Mais le Breton a la tête dure. Six mois après son exclusion, et avant même qu’elle soit entérinée par la loi, Jean-Marie Le Pen crée les Comités Jeanne (ou Comités “Jeanne, au secours !”) et rassemble ses fidèles dans l’ombre. “C’est-à-dire beaucoup de monde”, déclare Lorrain de Saint-Affrique, secrétaire général des Comités.

L’union des patriotes

Alors les Comités Jeanne, kézako ? Disons que la seule différence entre un parti politique et les Comités, c’est le nom. En avril dernier, le Pen et son équipe réunissent une tablée de 200 personnes dans une auberge du Rhône. But avoué : trouver des candidats pour les législatives, en juin. Qu’on se le dise, Jean-Marie Le Pen et ses ouailles se présenteront bien aux élections face… au Front National (manoeuvre pour le moins surprenante puisque Le Menhir soutient sa fille lors des élections présidentielles).

La page d’accueil du site internet des Comités Jeanne (DR/Comités Jeanne)

Mais d’après une lapalissade célèbre, l’union fait la force. Par conséquent, les Comités ont besoin de soutien. Un soutien qu’ils comptent obtenir au plus vite, quitte à s’allier les énergumènes les plus polémiques et ouvertement xénophobes du paysage politique français.
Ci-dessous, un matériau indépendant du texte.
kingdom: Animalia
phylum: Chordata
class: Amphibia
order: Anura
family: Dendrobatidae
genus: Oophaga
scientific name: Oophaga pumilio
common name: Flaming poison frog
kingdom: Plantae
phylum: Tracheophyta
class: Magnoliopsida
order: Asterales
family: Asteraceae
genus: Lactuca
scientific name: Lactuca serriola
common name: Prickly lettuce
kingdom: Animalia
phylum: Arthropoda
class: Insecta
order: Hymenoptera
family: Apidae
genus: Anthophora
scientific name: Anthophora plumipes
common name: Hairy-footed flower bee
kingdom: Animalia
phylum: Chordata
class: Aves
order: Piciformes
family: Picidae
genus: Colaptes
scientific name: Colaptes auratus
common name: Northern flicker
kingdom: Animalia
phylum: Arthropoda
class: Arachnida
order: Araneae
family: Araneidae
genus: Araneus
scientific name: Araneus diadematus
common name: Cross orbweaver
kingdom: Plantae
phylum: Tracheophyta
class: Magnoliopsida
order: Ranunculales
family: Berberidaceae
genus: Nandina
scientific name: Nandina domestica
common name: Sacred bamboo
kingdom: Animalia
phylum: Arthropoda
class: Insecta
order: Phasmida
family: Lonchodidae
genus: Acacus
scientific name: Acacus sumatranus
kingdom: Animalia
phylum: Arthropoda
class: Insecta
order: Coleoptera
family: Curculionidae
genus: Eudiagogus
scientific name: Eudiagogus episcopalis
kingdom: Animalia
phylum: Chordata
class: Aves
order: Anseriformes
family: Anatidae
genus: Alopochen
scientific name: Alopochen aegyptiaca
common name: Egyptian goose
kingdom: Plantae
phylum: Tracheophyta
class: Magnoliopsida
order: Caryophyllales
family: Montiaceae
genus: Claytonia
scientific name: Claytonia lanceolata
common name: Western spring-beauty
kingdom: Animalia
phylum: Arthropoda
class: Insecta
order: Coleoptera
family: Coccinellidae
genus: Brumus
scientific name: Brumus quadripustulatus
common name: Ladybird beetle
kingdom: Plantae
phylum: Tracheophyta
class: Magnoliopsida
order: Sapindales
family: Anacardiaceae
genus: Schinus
Dès le 3 octobre 2016, Le Pen se rend aux dix ans de la revue identitaire Synthèse nationale (grande amatrice du pro-nazi belge Léon Degrelle, ancien combattant de la SS-Wallonie). A ses côtés, du beau monde : Alain Escada, chef de file des cathos intégristes de Civitas, Carl Lang, du Parti de la France, le chef de file des identitaires de la Ligue du Midi Richard Roudier, et même… le chef skinhead Serge Ayoub.

Semi-camouflet

Dès le début de l’année 2017, un accord est signé entre les Comités Jeanne, le Parti de la France et Civitas, qui se présenteront sous une bannière identitaire commune aux législatives. D’autres groupuscules les rejoindront les mois suivants. Si le cartel espère rassembler 200 à 300 candidats, ils seront 156 à le rejoindre pour le rendez-vous électoral de juin sous l’étiquette “L’union des patriotes”. Et malgré la mobilisation, aucun des candidats de l’union ne dépassera les 2 ou 3% des scrutins.

Depuis ce semi-camouflet, Le Pen semble opérer dans l’ombre et oeuvrer à une réhabilitation au sein du FN. En septembre, il adresse une lettre ouverte aux cadres du parti (dont, rappelons-le, il est toujours président d’honneur). Selon lui, un une marche arrière s’impose, “un retour aux fondamentaux”. Depuis son exclusion, argue-t-il, “ la direction du Front national prenait l’initiative d’une scission grave et se mettait en situation de crise.” Il prône une amnistie des exclus.

Pour l’heure, sa main tendue n’a pas été saisie par le FN, qui continue son opération relooking. Mais depuis cet été, Marine Le Pen accumule les déboires : démission de Florian Philippot après le “couscousgate”, levée d’immunité parlementaire pour avoir posté des photos de Daech sur Twitter, déboires fiscaux liés à son micro-parti… Comme on dit, les chiens ne font pas chats.

Et sinon, Jean-Marie Le Pen est aussi devenu Youtubeur. Avis aux amateurs.